What is two-factor authentication?

Two-factor authentication—also known as 2FA, multi-factor authentication, or MFA—is an additional layer of security for your online accounts beyond your password.

When it comes to online accounts, passwords can become compromised in hacks or breaches, or end up for sale on the dark web. 2FA protects against compromised passwords by also requiring something like a confirmation on your phone or a one-time code sent to your email as a second method of authentication to prove you are who you say you are.

Why should I use two-factor authentication?

You should use two-factor authentication for the same reason you keep your savings in a bank instead of your wallet—things that are highly valuable require additional security. And for the same reason that you don’t keep everything in a bank, you don’t need 2FA for every single account. It’s intended to add protection for critical accounts—like your email, social media, and banking accounts. Simply having strong passwords is enough in most cases, especially when you use a password manager that makes it easy to create unique, complex passwords for each account.

If you’re sold on 2FA, skip ahead to the last section of this post to learn how to get started in Dashlane. If you’re still a bit confused about what 2FA is and how it works, check out some of these everyday examples to give you a better idea.
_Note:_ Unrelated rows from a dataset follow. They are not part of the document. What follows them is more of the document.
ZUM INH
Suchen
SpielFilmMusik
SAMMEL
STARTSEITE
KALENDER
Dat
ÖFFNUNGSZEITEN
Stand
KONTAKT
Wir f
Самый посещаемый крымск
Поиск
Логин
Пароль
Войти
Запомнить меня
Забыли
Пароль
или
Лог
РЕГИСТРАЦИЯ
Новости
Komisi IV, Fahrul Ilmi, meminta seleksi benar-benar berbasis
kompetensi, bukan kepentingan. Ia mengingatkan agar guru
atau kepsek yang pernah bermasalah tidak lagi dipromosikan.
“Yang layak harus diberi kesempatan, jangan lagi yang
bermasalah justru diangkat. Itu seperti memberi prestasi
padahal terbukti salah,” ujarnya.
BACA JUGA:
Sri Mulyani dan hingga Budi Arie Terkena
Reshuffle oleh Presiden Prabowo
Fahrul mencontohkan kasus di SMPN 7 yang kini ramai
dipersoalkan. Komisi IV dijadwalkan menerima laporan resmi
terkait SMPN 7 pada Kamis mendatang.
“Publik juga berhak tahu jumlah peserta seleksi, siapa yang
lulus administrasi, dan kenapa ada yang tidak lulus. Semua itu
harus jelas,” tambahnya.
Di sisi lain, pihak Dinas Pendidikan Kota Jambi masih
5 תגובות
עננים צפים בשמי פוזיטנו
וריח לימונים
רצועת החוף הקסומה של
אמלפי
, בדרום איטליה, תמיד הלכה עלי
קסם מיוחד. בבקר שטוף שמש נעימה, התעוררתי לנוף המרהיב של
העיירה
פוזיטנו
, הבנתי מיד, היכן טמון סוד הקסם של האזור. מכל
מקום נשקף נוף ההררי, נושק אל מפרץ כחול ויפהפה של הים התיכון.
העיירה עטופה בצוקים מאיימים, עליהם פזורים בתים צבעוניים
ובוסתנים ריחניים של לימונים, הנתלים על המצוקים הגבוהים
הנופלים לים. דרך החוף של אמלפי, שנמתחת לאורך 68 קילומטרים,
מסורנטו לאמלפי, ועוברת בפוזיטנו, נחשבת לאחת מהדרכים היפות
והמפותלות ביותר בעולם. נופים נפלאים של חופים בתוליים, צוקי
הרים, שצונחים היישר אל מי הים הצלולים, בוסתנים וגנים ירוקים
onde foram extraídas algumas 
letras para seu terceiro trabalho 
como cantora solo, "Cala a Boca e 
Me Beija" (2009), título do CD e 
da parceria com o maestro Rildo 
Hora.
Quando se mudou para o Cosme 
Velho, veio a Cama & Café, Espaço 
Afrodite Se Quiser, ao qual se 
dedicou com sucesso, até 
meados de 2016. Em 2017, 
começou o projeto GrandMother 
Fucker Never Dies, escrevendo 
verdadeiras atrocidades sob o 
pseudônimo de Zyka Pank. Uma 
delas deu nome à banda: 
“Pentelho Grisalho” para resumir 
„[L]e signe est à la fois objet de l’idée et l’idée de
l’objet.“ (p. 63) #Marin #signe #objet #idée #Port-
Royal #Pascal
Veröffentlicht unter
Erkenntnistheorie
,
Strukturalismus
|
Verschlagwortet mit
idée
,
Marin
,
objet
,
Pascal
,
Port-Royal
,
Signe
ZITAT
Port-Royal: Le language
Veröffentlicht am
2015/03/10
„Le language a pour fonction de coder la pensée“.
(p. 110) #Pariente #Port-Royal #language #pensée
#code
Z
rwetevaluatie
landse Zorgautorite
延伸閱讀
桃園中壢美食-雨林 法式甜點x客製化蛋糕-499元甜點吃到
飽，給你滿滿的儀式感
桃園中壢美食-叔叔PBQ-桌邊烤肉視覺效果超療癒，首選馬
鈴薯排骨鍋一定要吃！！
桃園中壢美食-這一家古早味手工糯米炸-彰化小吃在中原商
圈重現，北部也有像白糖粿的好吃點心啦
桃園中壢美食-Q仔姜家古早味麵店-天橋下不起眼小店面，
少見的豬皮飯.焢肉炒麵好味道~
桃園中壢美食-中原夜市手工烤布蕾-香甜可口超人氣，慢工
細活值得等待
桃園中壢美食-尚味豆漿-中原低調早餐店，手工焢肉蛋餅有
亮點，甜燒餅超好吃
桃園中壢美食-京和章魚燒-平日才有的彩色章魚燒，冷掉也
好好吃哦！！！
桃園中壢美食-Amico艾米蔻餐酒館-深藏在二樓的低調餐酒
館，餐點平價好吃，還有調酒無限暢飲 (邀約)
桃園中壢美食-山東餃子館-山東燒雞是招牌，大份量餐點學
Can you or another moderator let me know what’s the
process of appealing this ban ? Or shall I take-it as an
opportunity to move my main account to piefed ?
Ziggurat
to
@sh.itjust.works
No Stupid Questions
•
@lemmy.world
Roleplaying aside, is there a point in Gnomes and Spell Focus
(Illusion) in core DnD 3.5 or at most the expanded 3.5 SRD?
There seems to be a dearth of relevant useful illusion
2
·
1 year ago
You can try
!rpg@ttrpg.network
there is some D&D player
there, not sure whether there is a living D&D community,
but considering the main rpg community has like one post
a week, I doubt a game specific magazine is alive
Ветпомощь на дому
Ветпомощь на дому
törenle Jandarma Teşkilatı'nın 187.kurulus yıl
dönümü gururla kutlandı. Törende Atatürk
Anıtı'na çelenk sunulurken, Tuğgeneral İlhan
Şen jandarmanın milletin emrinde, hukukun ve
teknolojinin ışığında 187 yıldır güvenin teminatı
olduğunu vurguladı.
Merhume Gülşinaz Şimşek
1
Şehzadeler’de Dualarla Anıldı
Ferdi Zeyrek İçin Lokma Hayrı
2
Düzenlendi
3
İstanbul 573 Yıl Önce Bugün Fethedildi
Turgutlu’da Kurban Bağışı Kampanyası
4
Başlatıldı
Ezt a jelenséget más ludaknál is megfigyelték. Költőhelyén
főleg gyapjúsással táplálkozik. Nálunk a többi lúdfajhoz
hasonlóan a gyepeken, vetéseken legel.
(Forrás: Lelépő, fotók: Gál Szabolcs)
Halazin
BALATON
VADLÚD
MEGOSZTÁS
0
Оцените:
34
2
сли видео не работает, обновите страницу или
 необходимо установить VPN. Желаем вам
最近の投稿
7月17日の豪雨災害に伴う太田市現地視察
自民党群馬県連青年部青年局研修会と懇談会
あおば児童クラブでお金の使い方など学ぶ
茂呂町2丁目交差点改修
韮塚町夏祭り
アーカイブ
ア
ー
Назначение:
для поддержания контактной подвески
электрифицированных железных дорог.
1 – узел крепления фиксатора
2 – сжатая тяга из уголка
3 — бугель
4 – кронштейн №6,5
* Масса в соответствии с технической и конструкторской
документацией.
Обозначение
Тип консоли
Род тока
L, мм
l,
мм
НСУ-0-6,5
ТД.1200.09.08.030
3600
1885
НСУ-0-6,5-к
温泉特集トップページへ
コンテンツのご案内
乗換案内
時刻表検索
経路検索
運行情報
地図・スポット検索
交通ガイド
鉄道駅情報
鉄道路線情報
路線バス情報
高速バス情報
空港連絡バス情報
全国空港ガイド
Examples of two-factor authentication

  1. Using a PIN at an ATM. In this case, your physical debit card is the first method of authentication, and your PIN number is the second method of authentication. So, even if a someone has your credit card, they can’t gain access to your funds because they don’t know the PIN.
  2. Using your fingerprint or face recognition to access an app on your phone. In this case, your physical phone is the first method of authentication, and your fingerprint or face is the second method of authentication. So, even if someone has your phone, they can’t access the app because they don’t have your fingerprint or face—we hope!
  3. Typing in a one-time code sent to your phone or to your email to confirm access to an account after you’ve typed in the password. In this case, your password is the first method of authentication, and the one-time code you receive on your phone or in your email is the second method of authentication. So, even if someone has the password to your account, they can’t get into the account unless they also have the one-time code which is sent directly to your device or your email.

How do I set up 2FA with Dashlane?

Two-factor authentication setup can differ depending on which services you use. TurnOn2FA is a great resource that lets you search for instructions on how to turn on 2FA for most services. You can also check Google if you can’t find it on TurnOn2FA.

If you’re a Dashlane user, two-factor authentication is just a few taps away. Follow these instructions to enable and turn on 2FA across your devices and your critical accounts.

If you’re not a Dashlane user, download Dashlane, add your critical accounts, and then enable and turn on 2FA with the instructions above.

A few other recommendations to help you excel with two-factor authentication:

  • Start by adding 2FA on your primary email account, and then add it to your social media and banking or finance accounts.
  • You should avoid using SMS or text-based 2FA if possible; however, in a case where SMS or text-based 2FA is the only option, it’s still more secure than just using a password.
  • For ultimate security, you should use a physical device, like a YubiKey, as your 2FA method of choice.